*What is required*: In the listing below, copy out word for word the part that opens with the line containing "The instrument pictured is a sphygmomanometer." and closes with the line containing "The sphygmomanometer reads 50 mmHg", including both of those lines.

****************

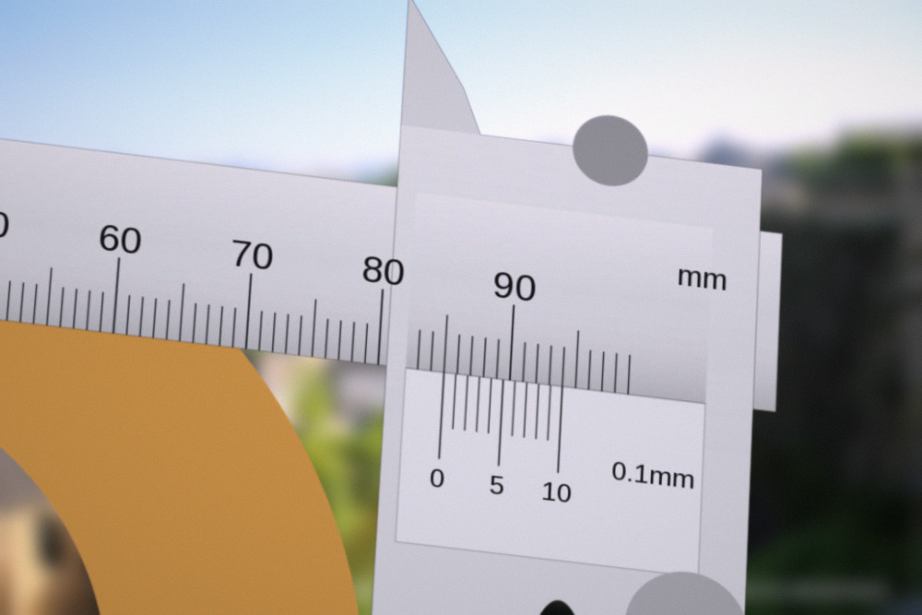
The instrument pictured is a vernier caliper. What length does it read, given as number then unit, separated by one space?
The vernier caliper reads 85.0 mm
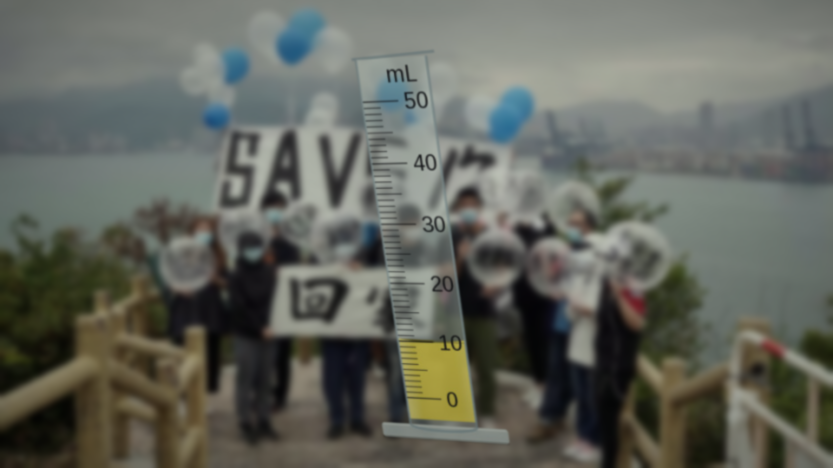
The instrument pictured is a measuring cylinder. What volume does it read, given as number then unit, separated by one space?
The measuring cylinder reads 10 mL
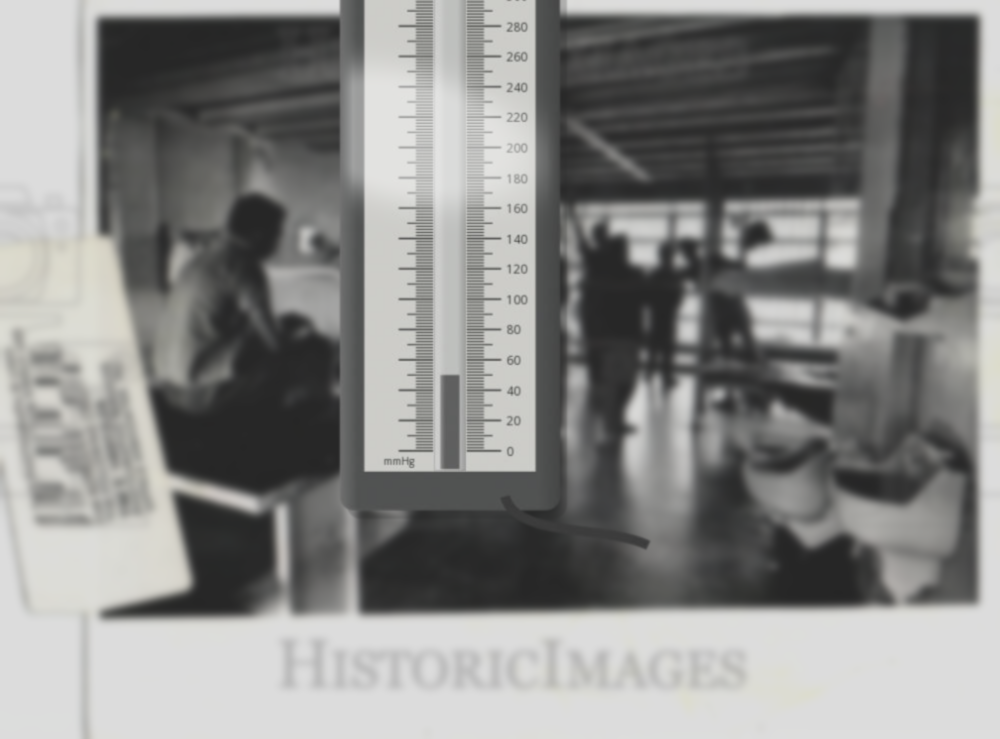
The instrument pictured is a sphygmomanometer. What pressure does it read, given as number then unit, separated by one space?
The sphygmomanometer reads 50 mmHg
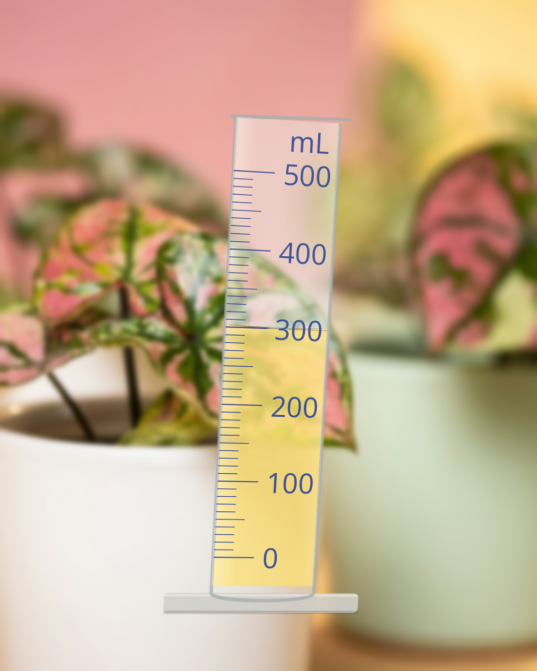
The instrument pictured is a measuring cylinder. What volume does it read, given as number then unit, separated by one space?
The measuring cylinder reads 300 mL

****************

*Task output*:
The instrument pictured is a sphygmomanometer. What pressure does it read, given as number then unit, separated by one space?
The sphygmomanometer reads 50 mmHg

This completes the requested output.